Лина Бернштейн. Магда Нахман. Художник в изгнании. Academic Studies Press, БиблиоРоссика, Бостон / Санкт-Петербург, 2020. Перевод с английского Лины Бернштейн

Возрождение забытых имен и судеб — дело для любого историка благодатное, в какой бы области человеческой деятельности эти имена и судьбы ни существовали. Если же говорить о России ХХ века, а именно это время затрагивает исследование Лины Бернштейн, то тут открываются бесконечные возможности для поиска. «Век-волкодав» железным катком «прошелся» по всем сферам русской жизни и по всем социальным слоям общества — от крестьян и рабочих до ученых и деятелей культуры. В подавляющем большинстве эти судьбы отмечены печатью смерти на войне, в лагере, тюрьме, а иногда и от голода и невыносимых условий жизни. Глобальная трагедия русского народа в ХХ веке не исключает, однако, и счастливые исходы. Они происходили благодаря неким кажущимся случайностям, а на самом деле были закономерными следствиями характера, воли самих людей.

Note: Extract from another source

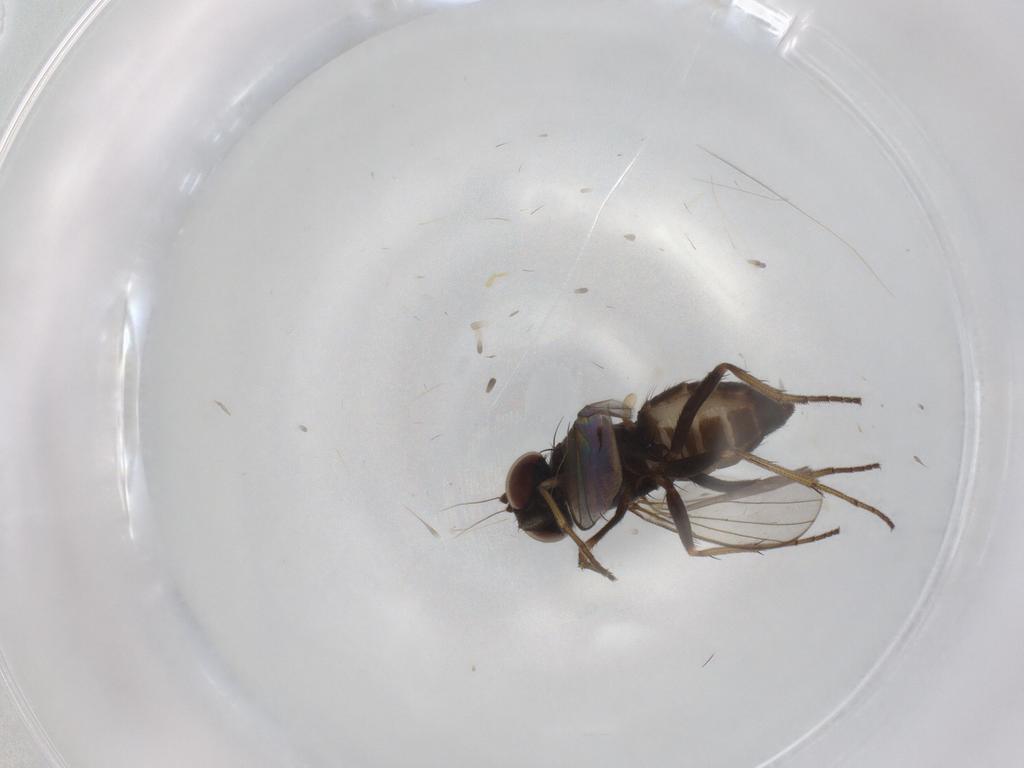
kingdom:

Одна из таких фигур — Магда Нахман. Она училась в петербургской школе Елизаветы Званцевой с 1907-го по 1913 год. Школа представляла собой уникальное художественное явление. Там преподавали Лев Бакст и Мстислав Добужинский, а после отъезда Бакста в Париж — Кузьма Петров-Водкин. Школа просуществовала 10 лет (была закрыта в 1917 году) и породила особое поколение художников, в творчестве которых соединялись на основе реалистического видения мира традиции «Мира искусства», модерна и фовизма.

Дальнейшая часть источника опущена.